Federal investigators say Johnson Controls Inc. violated several workplace health regulations, exposing employees to higher-than-permissible levels of lead at the company's Springfield Township battery plant.
The Occupational Safety and Health Administration announced Tuesday it has levied a $188,600 fine against the Milwaukee auto parts supplier for 11 violations found during an Oct. 25 inspection of the plant. All 11 violations were deemed "serious" by OSHA.
Three were repeat violations, and one was marked willful, the most serious classification.
The willful violation was related to employees using push brooms and dustpans to clean workspaces at the end of their shifts. OSHA said that method exposes workers to higher levels of lead particles than the preferred method of vacuuming.
The repeat violations were for exposure to more lead than allowed by rule and for poor housekeeping that allowed lead particles to accumulate on surfaces.
"Johnson Controls Battery Group has a responsibility to protect the health of its employees by assuring they operate in a manner to eliminate or minimize lead hazards and other hazardous substances used in the work environment," Denise Keller, assistant area director of OSHA's Toledo Area Office, said in a statement. "Employers who are cited for repeat violations demonstrate a lack of commitment to employee safety and health."
A Johnson Controls spokesman told The Blade in an e-mail that the company intends to appeal.
"It is our belief that the violations cited are not appropriate in light of the actual conditions at the plant and we are following OSHA's process to appeal," said Rebecca Fitzgerald, Johnson Controls' external communications director for power solutions.
"Johnson Controls is the market leader and global benchmark in environment, health, and safety performance in the automotive battery industry. We have a strong record of safety performance in this facility, with employee blood-lead levels below U.S. OSHA requirements. We hope to work with OSHA to resolve these issues as quickly as possible."
Johnson Controls has 15 days from OSHA's filing to pay the fine, request a conference with OSHA, or contest the findings. OSHA initiated the inspection based on a complaint. A spokesman said the agency does not release information on the nature or submission of complaints.
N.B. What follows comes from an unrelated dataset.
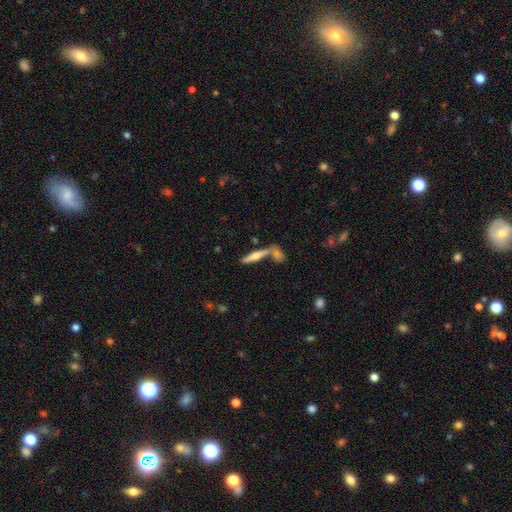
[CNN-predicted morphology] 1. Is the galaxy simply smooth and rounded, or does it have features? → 47% smooth, 45% featured or disk, 8% star or artifact.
Other violations included failing to provide adequate equipment such as eye and face protection and flame-retardant clothing for employees working with molten lead and failing to assure that change rooms were equipped with separate storage facilities for street and work clothes, potentially contaminating workers' clothing with lead residue.
The plant employs more than 400 and builds lead-acid automotive batteries.